Sample Data: OpenWeatherMap¶
OpenWeatherMap is a repository of historical and intraday-updated current and forecasted weather data. Snowflake provides this weather data free of charge so you can try out our unique, highly-performance semi-structured columnarization functionality.
In this Topic:
Tables¶
The data set includes six main tables:
- WEATHER_14_TOTAL: Current weather of 20,000 cities updated hourly. The data is stored in a native JSON format described here and it accumulates history over time.
- HOURLY_16_TOTAL: Four days of hourly weather forecasts for over 200,000 cities updated daily. The data is stored in a native JSON format described here and it accumulates history over time.

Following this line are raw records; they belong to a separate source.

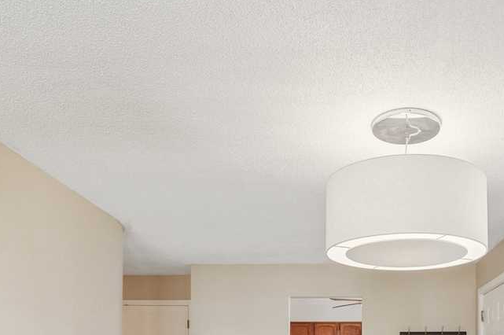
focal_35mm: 38
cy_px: 364
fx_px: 531
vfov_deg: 31.3
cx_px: 370
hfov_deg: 49.0
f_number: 8
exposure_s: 1/30
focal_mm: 15
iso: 320
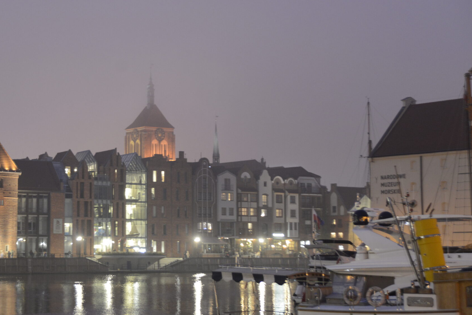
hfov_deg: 25.3
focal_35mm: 79
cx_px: 114
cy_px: 138
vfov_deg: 17.3
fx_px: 1036
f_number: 3.8
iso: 1600
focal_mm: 52
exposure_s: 1/5
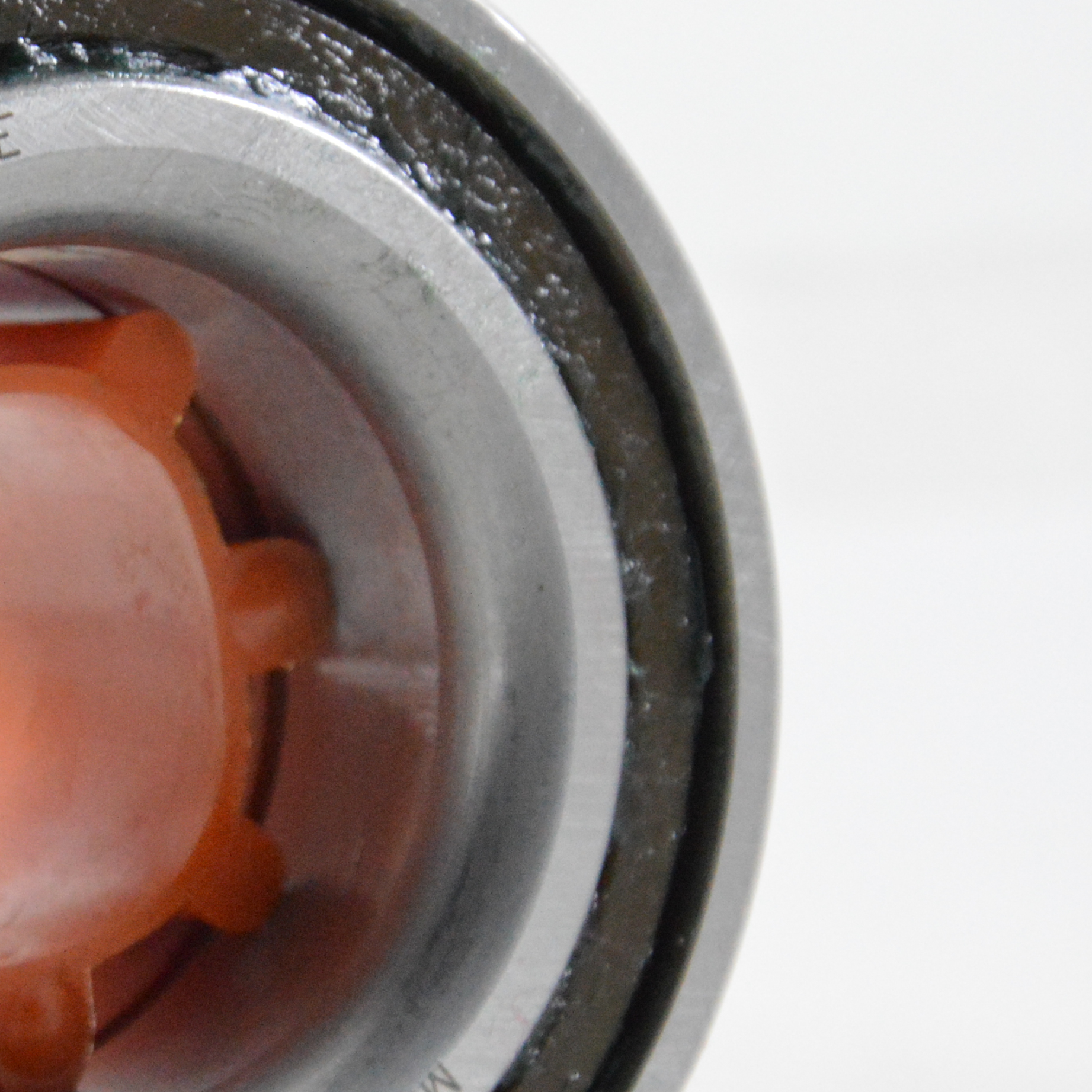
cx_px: -41
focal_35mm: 291
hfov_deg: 6.0
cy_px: 664
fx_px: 10386
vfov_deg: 6.0
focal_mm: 70
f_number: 7.1
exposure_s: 1/100
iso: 3200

- HOURLY_14_TOTAL: Four days of hourly weather forecasts for over 20,000 cities updated four times a day. The data is stored in a native JSON format described here and it accumulates history over time.
- DAILY_16_TOTAL: Twelve days of daily weather forecasts for our 200,000 cities updated daily. The data is stored in a native JSON format described here and it accumulates history over time.
- DAILY_14_TOTAL: Twelve days of daily weather forecasts for over 20,000 cities updated four times a day. The data is stored in a native JSON format described here and it accumulates history over time.
Query Examples¶
The following query retrieves the recent high and low temperature readings for New York City, converted from celsius to fahrenheit temperatures, along with the latitude and longitude for the readings:
select (V:main.temp_max - 273.15) * 1.8000 + 32.00 as temp_max_far, (V:main.temp_min - 273.15) * 1.8000 + 32.00 as temp_min_far, cast(V:time as TIMESTAMP) time, V:city.coord.lat lat, V:city.coord.lon lon, V from snowflake_sample_data.weather.WEATHER_14_TOTAL where v:city.name = 'New York' and v:city.country = 'US' order by time desc limit 10;
The following query compares weather forecasts to actual weather readings:
with forecast as (select ow.V:time as prediction_dt, ow.V:city.name as city, ow.V:city.country as country, cast(f.value:dt as timestamp) as forecast_dt, f.value:temp.max as forecast_max_k, f.value:temp.min as forecast_min_k, f.value as forecast from snowflake_sample_data.weather.daily_16_total ow, lateral FLATTEN(input => V, path => 'data') f), actual as (select V:main.temp_max as temp_max_k, V:main.temp_min as temp_min_k, cast(V:time as timestamp) as time_dt, V:city.name as city, V:city.country as country from snowflake_sample_data.weather.WEATHER_14_TOTAL) select cast(forecast.prediction_dt as timestamp) prediction_dt, forecast.forecast_dt, forecast.forecast_max_k, forecast.forecast_min_k, actual.temp_max_k, actual.temp_min_k from actual left join forecast on actual.city = forecast.city and actual.country = forecast.country and date_trunc(day, actual.time_dt) = date_trunc(day, forecast.forecast_dt) where actual.city = 'New York' and actual.country = 'US' order by forecast_dt desc, prediction_dt desc;